Details of the 3-pin pinout on a mobo and the matching cable are shown here:
http://www.allpinouts.org/index.php/Motherboard_%28CPU%29_3_Pin_Fan_Connector
For the 4-pin system, see here:
http://www.allpinouts.org/index.php/Motherboard_%28CPU%29_4_Pin_Fan
Note that the connection system is backwards-compatible. If you look at the male mobo pinout with the barrier tab sticking up BEHIND the pins (and hence to the right), the pins (numbering from right to left) are #1 - Ground, #2 - + VDC, #3 - Speed signal, #4 - PWM power to fan. If you're using a 3-pin female connector from a fan, the first three pins are exactly the same, and the connector only allows you to fit on these three pins. Note also that the color coding on the fan's wires is different. Ground on Pin #1 is still black. +VDC on Pin #2 is red for 3-pin, but yellow for 4-pin. Speed signal return on Pin #3 is yellow for 3-pin, but green for 4-pin. And on the 4-pin connector only, the PWM power signal (Pin #4) is on a blue wire. For an explanation of the various ways fan speeds can be controlled, including the 4-pin fans now in computers that use 25 kHz PWM signals, see this link:
http://www.analog.com/library/analogdialogue/archives/38-02/fan_speed.html
It helped me correct an error in my previous understanding. When using 4-pin PWM control, a mobo pinout supplies both the PWM signal and the full +12 VDC signal to the fan. Withing the fan itself a small switching circuit using a FET uses the PWM signal to control how much time the fan actually usess power from the +12 VDC supply, thus changing its speed. The circuit also ensures that the speed pulse signal is available to send back to the mobo, and that the fan can start up smoothly and run reliably at low speeds.
However, if you have a 3-pin fan to power, it is important to tell your mobo that. In that mode, the signals on a 4-pin output connector must change so that the PWM signal is irrelevant, but the +12 VDC pin now is no longer always at +12 VDC. It is varied to achieve fan speed control, the same way any other 3-pin fan speed control output would do.

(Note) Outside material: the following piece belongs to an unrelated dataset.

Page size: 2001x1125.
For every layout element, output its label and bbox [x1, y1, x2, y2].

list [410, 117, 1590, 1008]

OP, your sketch causes some confusion, and probably the root is that the 4-pin connector you got from the store does not have the "standard" colors for a 4-pin fan. Actually, it looks more like a power connector for a 3½" floppy drive. Anyway, you may have your fan connections reversed. On the 3-pin output on the mobo, Pin #1 is ground, and that should go to the fans' black leads. Pin #2 is +12 VDC (variable) and should be wired to the fans' red leads. The other two pins are not to be used for your case. Check on your fans. They usually have an arrow showing the fan's proper direction of rotation. I suspect yours are turning backwards, and you should reverse the way you've connected fan leads to connector pins. (Of course, that will change the direction the fan blows. If you mounted your fans for one particular direction of air flow as wired, changing the wires means you have to re-mount your fans the other way, too.)

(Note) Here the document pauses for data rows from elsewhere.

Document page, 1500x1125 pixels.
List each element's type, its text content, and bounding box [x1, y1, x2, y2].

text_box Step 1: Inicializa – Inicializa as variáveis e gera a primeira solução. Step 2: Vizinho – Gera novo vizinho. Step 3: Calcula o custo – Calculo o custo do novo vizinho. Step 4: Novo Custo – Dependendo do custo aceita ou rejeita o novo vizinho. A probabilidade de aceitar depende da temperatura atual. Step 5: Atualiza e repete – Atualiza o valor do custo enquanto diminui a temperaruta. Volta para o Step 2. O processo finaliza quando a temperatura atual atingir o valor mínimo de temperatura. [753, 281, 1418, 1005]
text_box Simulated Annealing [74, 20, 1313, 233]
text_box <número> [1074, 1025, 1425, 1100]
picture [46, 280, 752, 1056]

Now, since you're connecting to a 3-pin mobo header you don't have any settings to adjust in the BIOS for 3- or 4-pin controller mode. However, you should ensure you have plugged this whole thing into the correct mobo pinout. Plug your rig into a SYS_FANx pinout, but read the mobo manual carefully. My mobo, for example, has two SYS_FANx pinouts, but only one of them actually does control of the fan speeds on it based on mobo temperature sensors. The other just feeds full voltage at all times to its fan, so that one will run at full speed.